As her eight children made their way through the educational system, they each brought home a cadre of friends who were made to feel as if the Bassman home was their home. And to Faigy, it truly was.
She loved feeding people, injecting love and care into every bite. “When the bunch of us girls trooped up the steps from the basement in the morning, she had homemade oatmeal waiting for us,” says Esty Perman, a native of Kansas City, who left home to attend middle school in Chicago and often slept over at the Bassman home. “It was the most delicious, heartwarming breakfast I had ever had.”
Perman says she tried recreating the recipe, noting that Faigy was not one for measurements, but with limited success “because the real secret ingredient was her uninhibited love.”
As she believed in people, she believed in G‑d, unconditionally and with unending trust. “Whenever she was told about another’s moral shortcoming,” recalls her son Rabbi Tzemmy Bassman, a Chabad youth leader in Budapest, Hungary, “she would simply reply: ‘Daven [pray] for him.’ ”
Her children chose diverse paths, some entering the rabbinate and others finding fulfillment in different areas.

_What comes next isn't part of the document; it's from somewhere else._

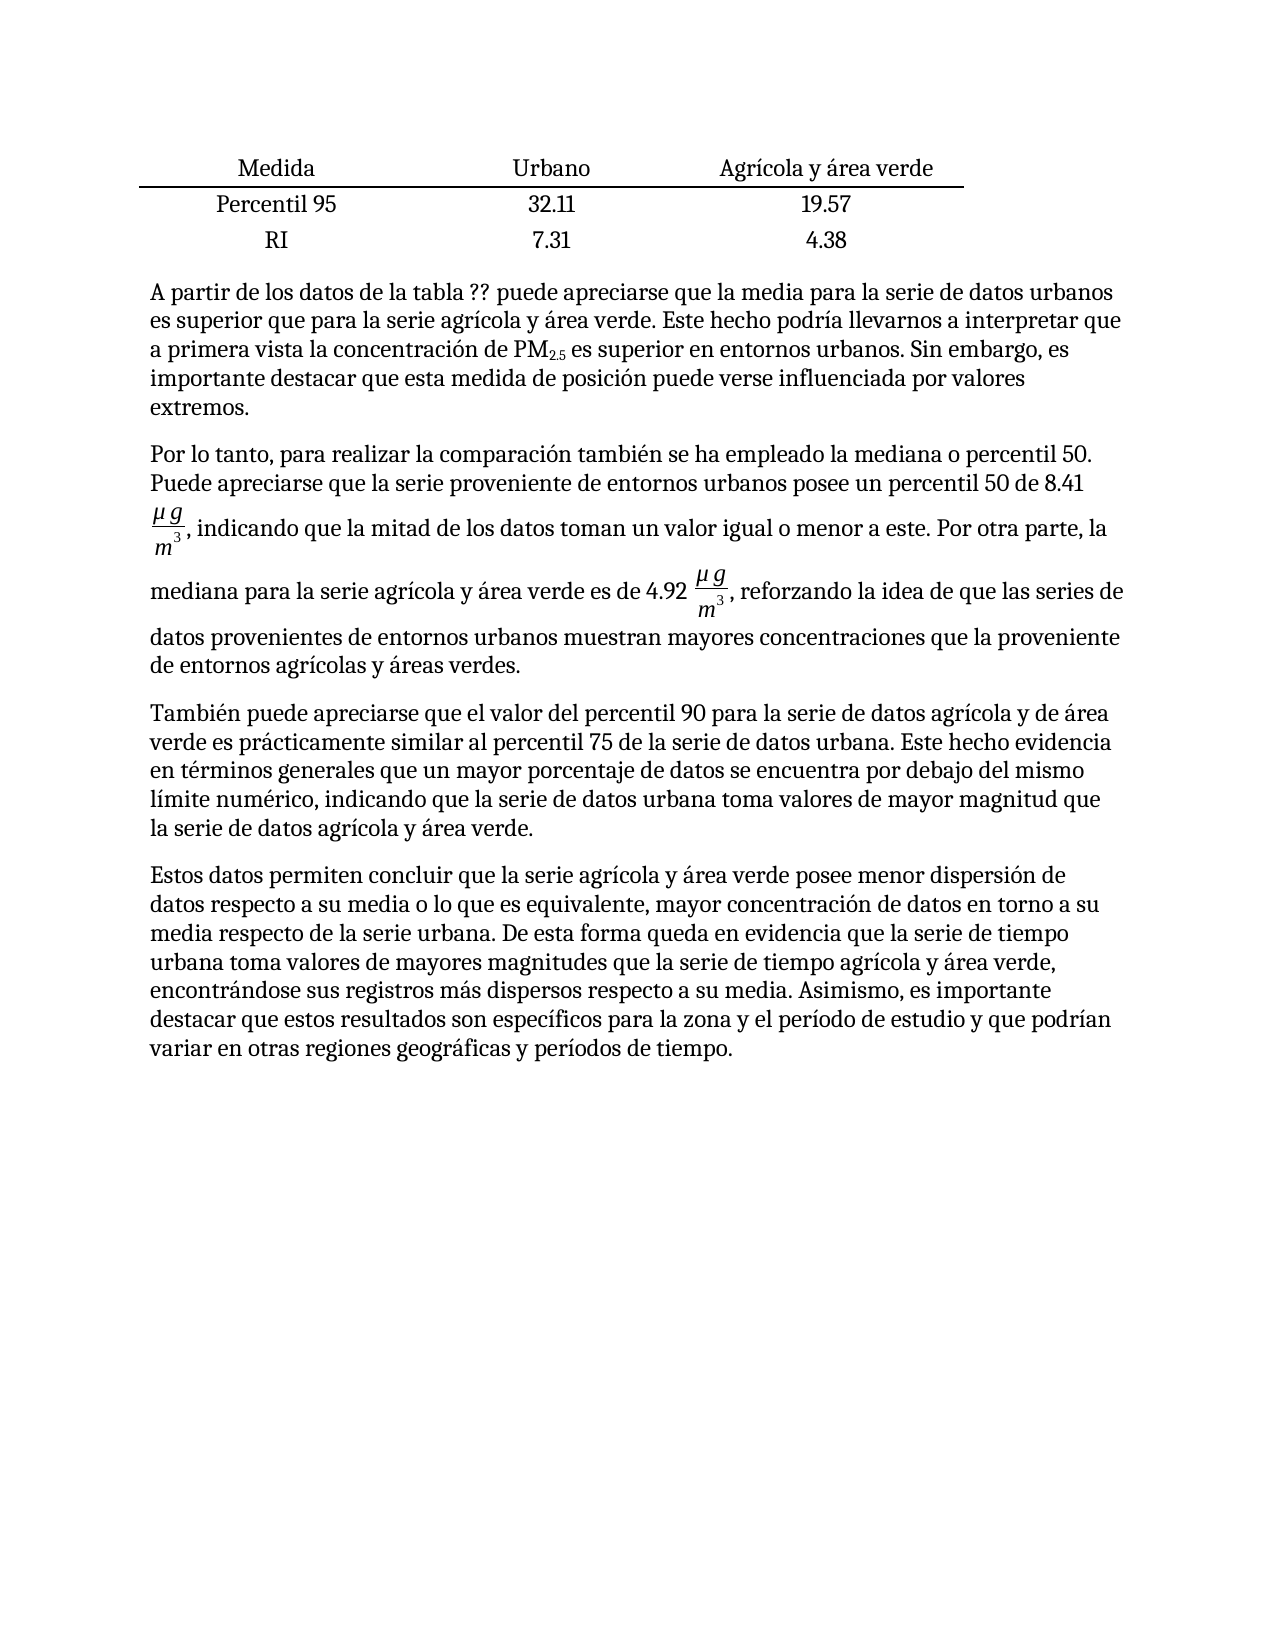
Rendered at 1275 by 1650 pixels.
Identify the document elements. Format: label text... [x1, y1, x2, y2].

She celebrated their successes and pushed them all to reach out. She did not allow those in leadership positions to become complacent, just as she did not allow the others to absolve themselves from the imperative to share goodness with those around them.
Despite the fact that she suffered chronic pain in recent years, her passing was sudden for all who knew and loved her, sending the entire community into shock—each person feeling they had lost a confidante, a mentor, a sister, a mother and a dear friend.
In addition to her husband, she is survived by their children: Rabbi Betzalel Bassman (Pittsburgh), Leah Emmer (Milwaukee), Rabbi Yossi Bassman (Milwaukee), Moshe Bassman (Chicago), Rochel Meyer (Toronto), Malkie Bassman (Chicago), Rabbi Tzemmy Bassman (Budapest) and Chana Bassman (Chicago); siblings Chuck Schoen and Jim Schoen; and grandchildren.